The Elizabeth Taylor Trust and Christie’s are back in court, squabbling over a canceled $8.8 million necklace sale.
In 2011, Christie’s auctioned off the late actress’s extensive jewelry collection, in a much-hyped, record-breaking sale that garnered over $183 million.
One of the lots, however, has proved a problem: The Taj Mahal, a diamond and ruby necklace given to Taylor by then-husband Richard Burton in 1972. The Taj (pictured) fetched $8.8 million at the 2011 sale.
Shortly afterward, its buyer asked for his purchase to be canceled, as the item did not, as he believed, once belong to Mughal emperor Shah Jahan. Christie’s obliged and reversed the sale.
Christie’s then asked the Trust for the sale proceeds back. But the Trust has so far refused.
In a complaint filed May 11 in New York Supreme Court, the Trust said that the Christie’s catalog never warranted that the Taj Mahal belonged to Shah Jahan, only that it was “Indian.” It says that any other provenance claims were made by Christie’s representatives in public appearances, that “went beyond the language of the catalogue.”
The Trust also claims that Christie’s has failed to remit the proceeds of a $2.9 million Bulgari ring it sold as part of the auction.
Christie’s could not be reached for comment.
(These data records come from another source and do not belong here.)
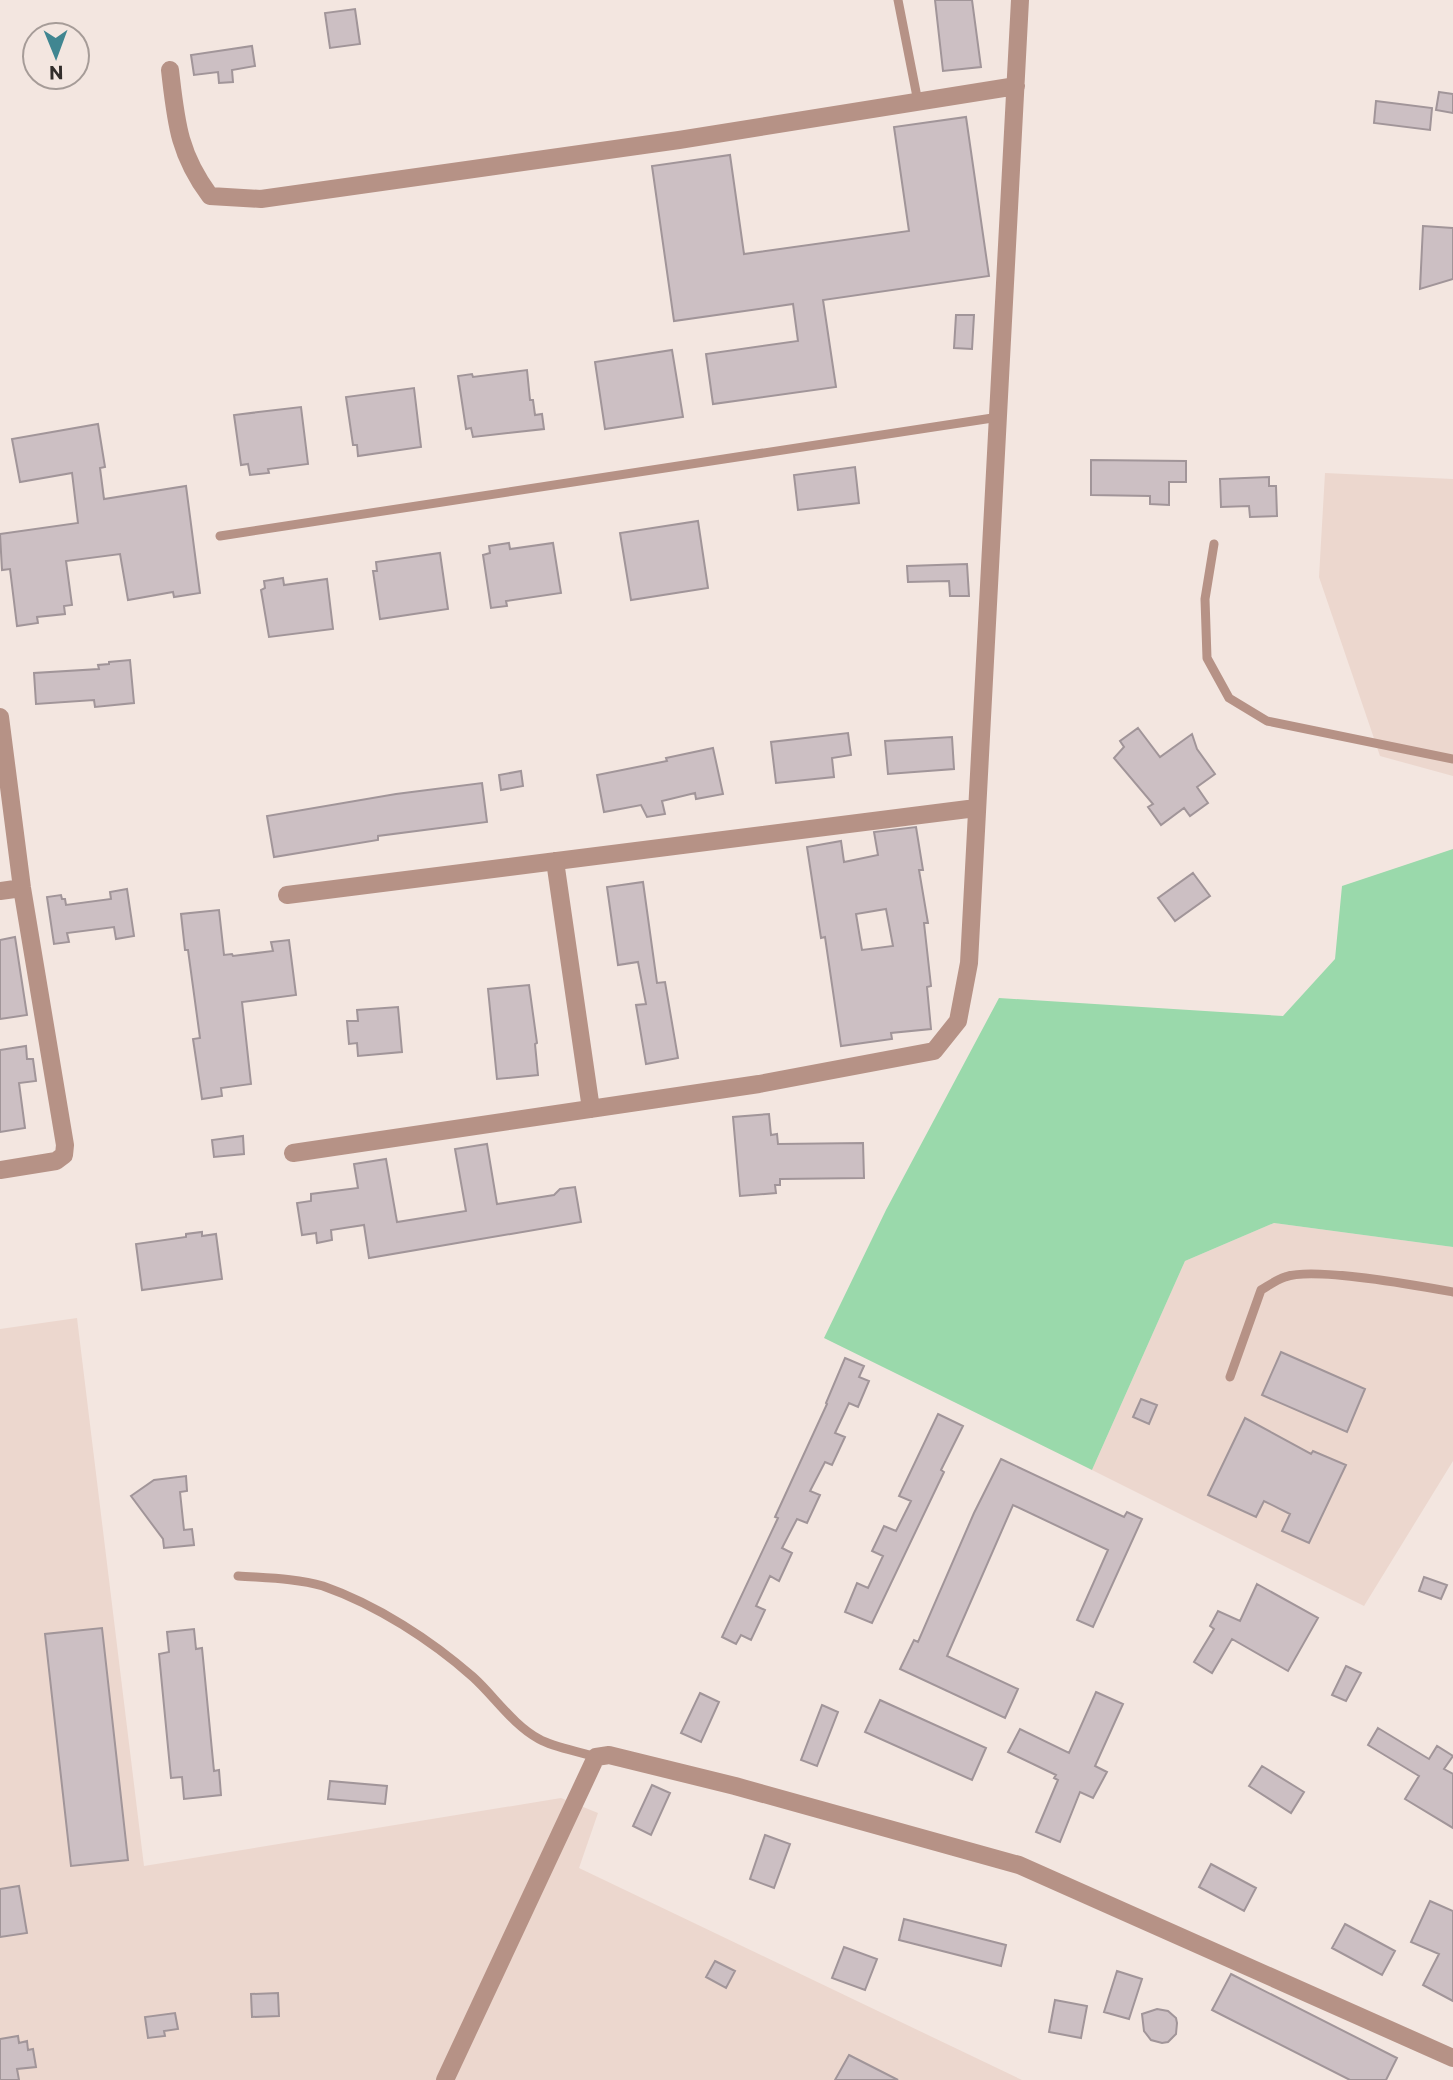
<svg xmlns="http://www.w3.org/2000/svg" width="1453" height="2080" viewBox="0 0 1453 2080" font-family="Commissioner,sans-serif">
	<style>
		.built { fill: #ecd7ce }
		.green { fill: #9ad9ab }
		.building { fill: #ccbfc3; stroke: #a19599; stroke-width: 2; fill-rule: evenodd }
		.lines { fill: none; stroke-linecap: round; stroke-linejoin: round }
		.service { stroke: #b69286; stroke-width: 9 }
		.minor { stroke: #b69286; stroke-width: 18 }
	</style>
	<rect width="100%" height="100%" fill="#f3e6e0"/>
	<path class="built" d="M1325 473 1453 479V776L1380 756 1319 577Z
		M1274 1223 1453 1247V1461L1364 1606 1092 1470 1185 1261Z
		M77 1318 144 1866 561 1798 598 1813 579 1868 1022 2080H0V1329Z"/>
	<path class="green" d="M1453 849V1247L1274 1223 1185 1261 1092 1470 824 1338 886 1210 999 998 1283 1016 1335 959 1342 886Z"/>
	<path class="building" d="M935 0H972L981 67 943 71Z
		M355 9 360 44 330 48 325 13Z
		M252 46 255 66 232 70 233 82 219 83 218 72 194 75 191 55Z
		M1439 92 1453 94V113L1436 110Z
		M1376 101 1432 108 1430 130 1374 123Z
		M966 117 989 276 823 300 836 387 713 404 706 354 798 341 793 304 674 321 652 166 730 155 744 254 909 231 894 127Z
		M1423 226 1453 228V279L1420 289Z
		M956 315H974L972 349 954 348Z
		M672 350 683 417 605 429 595 362Z
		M527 370 530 400H533L535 415 542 414 544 429 473 437 471 428 466 429 458 376 472 374 473 377Z
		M414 388 421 447 358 456 357 445H353L346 397Z
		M301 407 308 464 268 469 269 473 250 475 248 464 241 465 234 415Z
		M98 424 105 467 100 468 104 499 186 486 200 593 174 597 173 592 128 600 120 554 66 561 72 605 64 606 65 614 37 617 38 623 17 626 10 569 2 570 0 534 78 523 72 473 20 482 12 439Z
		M1091 460 1186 461V482H1169V505L1150 504V496L1091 495Z
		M855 467 859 503 798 510 794 475Z
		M1269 477V486H1276L1277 516 1250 517 1249 506 1221 507 1220 479Z
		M698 521 708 588 631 600 620 533Z
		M509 543 510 549 553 543 561 593 506 601 507 606 491 608 483 555 490 553 489 546Z
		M440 553 448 609 380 619 373 571H377L376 562Z
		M967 564 969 596H950L949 581 908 582 907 566Z
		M283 578 284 585 327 579 333 629 269 637 261 590 265 588 264 581Z
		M130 660 134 703 95 707 94 700 36 704 34 673 99 669 98 665 109 664V662Z
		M1138 728 1160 757 1192 734 1197 749 1215 774 1197 787 1208 803 1190 816 1184 808 1161 825 1148 807 1153 804 1114 758 1124 747 1120 741Z
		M848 733 851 755 832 758 834 777 776 783 771 742Z
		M952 737 954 769 888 774 885 741Z
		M713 748 723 794 696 799 695 793 662 801 665 814 647 817 641 805 604 812 597 775 667 761 666 758Z
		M521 771 523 786 501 790 499 775Z
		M482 783 487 822 378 836V840L274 857 267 816 396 794Z
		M916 827 923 870H919L928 923H924L931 986 927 987 931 1029 891 1033 892 1039 841 1046 825 937 821 938 807 847 841 841 844 862 878 855 874 832ZM886 909 893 946 862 950 856 914Z
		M1193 873 1210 896 1175 921 1158 898Z
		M643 882 657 983 665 982 678 1058 646 1064 636 1005 646 1004 638 962 618 965 607 887Z
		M127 889 134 936 116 939 114 927 67 933 69 942 54 944 47 897 61 895 62 899H65L66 905 111 899 110 892Z
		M219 910 224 955 232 954 233 956 273 951 271 942 289 940 296 995 242 1002 251 1084 221 1088 222 1096 202 1099 193 1039 200 1038 188 950H185L181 914Z
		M15 937 27 1015 0 1019V940Z
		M529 985 537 1043 535 1044 538 1075 497 1079 488 989Z
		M398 1007 402 1052 358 1056 357 1043 349 1044 347 1021H358L357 1010Z
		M26 1046 27 1059H33L36 1081 19 1083 25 1128 0 1132V1050Z
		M769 1114 771 1135 777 1134 778 1144 863 1143 864 1178 780 1179V1185H775L776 1193 740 1196 733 1117Z
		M243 1136 244 1154 214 1157 212 1140Z
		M487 1144 497 1204 554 1195 560 1189 575 1187 581 1222 369 1258 364 1225 331 1230 332 1240 317 1243 316 1233 302 1235 297 1203 311 1201V1194L358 1188 354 1164 386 1159 397 1222 466 1211 455 1149Z
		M202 1232V1236L216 1234 222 1279 142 1290 136 1244 186 1237V1234Z
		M1281 1352 1365 1389 1347 1432 1262 1395Z
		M845 1358 864 1366 859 1377 869 1381 858 1407 849 1403 835 1433 845 1437 832 1465 825 1462 810 1491 820 1495 807 1523 797 1519 782 1548 792 1553 779 1581 770 1576 756 1606 765 1610 751 1640 741 1635 736 1644 722 1637 778 1518 775 1517 827 1404 826 1403Z
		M1141 1399 1157 1405 1149 1424 1133 1417Z
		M938 1414 963 1426 941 1470 944 1472 872 1623 845 1612 857 1583 868 1588 883 1556 872 1551 884 1526 896 1531 911 1501 899 1496Z
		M1245 1418 1311 1454 1313 1451 1346 1465 1309 1543 1282 1531 1290 1514 1264 1501 1256 1517 1208 1495Z
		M1001 1459 1124 1517 1127 1512 1142 1519 1093 1627 1077 1620 1108 1550 1013 1505 947 1656 1018 1689 1005 1718 900 1669 914 1640 918 1642 974 1513Z
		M186 1476 187 1491 180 1492 184 1530 192 1529 194 1545 164 1548 163 1539 131 1496 154 1480Z
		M1424 1577 1447 1585 1441 1599 1419 1591Z
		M1257 1584 1318 1618 1288 1671 1232 1639 1212 1673 1194 1662 1214 1629 1210 1626 1218 1611 1240 1621Z
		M102 1628 128 1860 71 1866 45 1634Z
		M194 1629 196 1649 202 1648 214 1771 219 1770 221 1795 184 1799 182 1777 171 1778 159 1654 169 1652 167 1632Z
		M1346 1666 1361 1673 1346 1701 1332 1695Z
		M1096 1692 1123 1704 1095 1766 1107 1772 1093 1798 1080 1792 1060 1842 1036 1832 1058 1780 1054 1778 1056 1775 1008 1752 1020 1729 1069 1753Z
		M700 1693 719 1702 701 1742 681 1733Z
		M880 1700 986 1748 972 1780 865 1732Z
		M822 1705 838 1712 817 1766 801 1760Z
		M1378 1728 1429 1759 1437 1746 1453 1756 1444 1769 1453 1774V1828L1405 1799 1419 1776 1368 1745Z
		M1262 1766 1304 1792 1291 1813 1249 1786Z
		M330 1781 387 1786 385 1804 328 1799Z
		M652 1785 670 1793 651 1835 633 1826Z
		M765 1835 790 1844 774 1888 750 1879Z
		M1211 1864 1256 1888 1244 1911 1199 1887Z
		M19 1886 27 1933 0 1937V1889Z
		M1430 1901 1453 1911V2001L1423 1985 1439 1954 1411 1942Z
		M904 1919 1006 1945 1001 1966 899 1940Z
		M1345 1924 1395 1951 1382 1975 1332 1948Z
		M844 1947 877 1959 865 1990 832 1978Z
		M715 1961 735 1971 726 1988 706 1977Z
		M1117 1971 1142 1979 1129 2019 1104 2012Z
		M1231 1974 1397 2058 1386 2080H1350L1212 2010Z
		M278 1993 279 2016 252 2017 251 1994Z
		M1055 2000 1087 2006 1081 2038 1049 2032Z
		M1157 2009 1168 2011 1176 2018 1177 2023 1176 2034 1168 2042 1162 2043 1151 2040 1144 2031 1142 2014Z
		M175 2013 178 2029 164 2031 165 2036 148 2038 145 2017Z
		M18 2036 19 2043 27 2041 28 2050 33 2049 36 2067 17 2069 19 2080H0V2039Z
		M849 2055 898 2080H835Z"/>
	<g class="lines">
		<path class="service" d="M898 0 918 102
			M220 536 999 417
			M1214 544 1205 599 1207 658 1229 698 1267 721 1453 759
			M1230 1377 1261 1290C1268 1286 1276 1280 1285 1277 1313 1266 1420 1286 1453 1292
			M238 1576C265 1578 296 1578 323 1586 377 1605 431 1640 473 1677 495 1697 513 1725 539 1739 555 1748 578 1751 596 1757"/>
		<path class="minor" d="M170 70C176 121 178 153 210 196L261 199 679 140 1016 86
			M0 717 22 888 65 1145 64 1155 56 1161 0 1170
			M555 861 591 1109
			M0 891 22 888
			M287 895 976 808
			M293 1153 759 1084 934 1051 958 1021 969 963 1020 0
			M445 2080 596 1757 609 1755 735 1786 1019 1865 1453 2058"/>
	</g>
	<g transform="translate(56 56) rotate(179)"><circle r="33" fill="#f3e6e0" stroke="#a69c98" stroke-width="2"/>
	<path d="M0-5L12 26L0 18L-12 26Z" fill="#408691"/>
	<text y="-10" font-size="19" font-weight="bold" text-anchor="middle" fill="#322d2b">N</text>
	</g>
</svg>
However, in a prior motion to dismiss, the auction house noted the two parties’ consignment agreement says that, in the event of nonpayment, Christie’s can cancel sales “at [its] sole discretion.”
This is the second time the two parties have legally battled over the Taj Mahal. Prior litigation over the diamond ended December 2015, when the two parties agreed to drop the lawsuit and work together to sell it.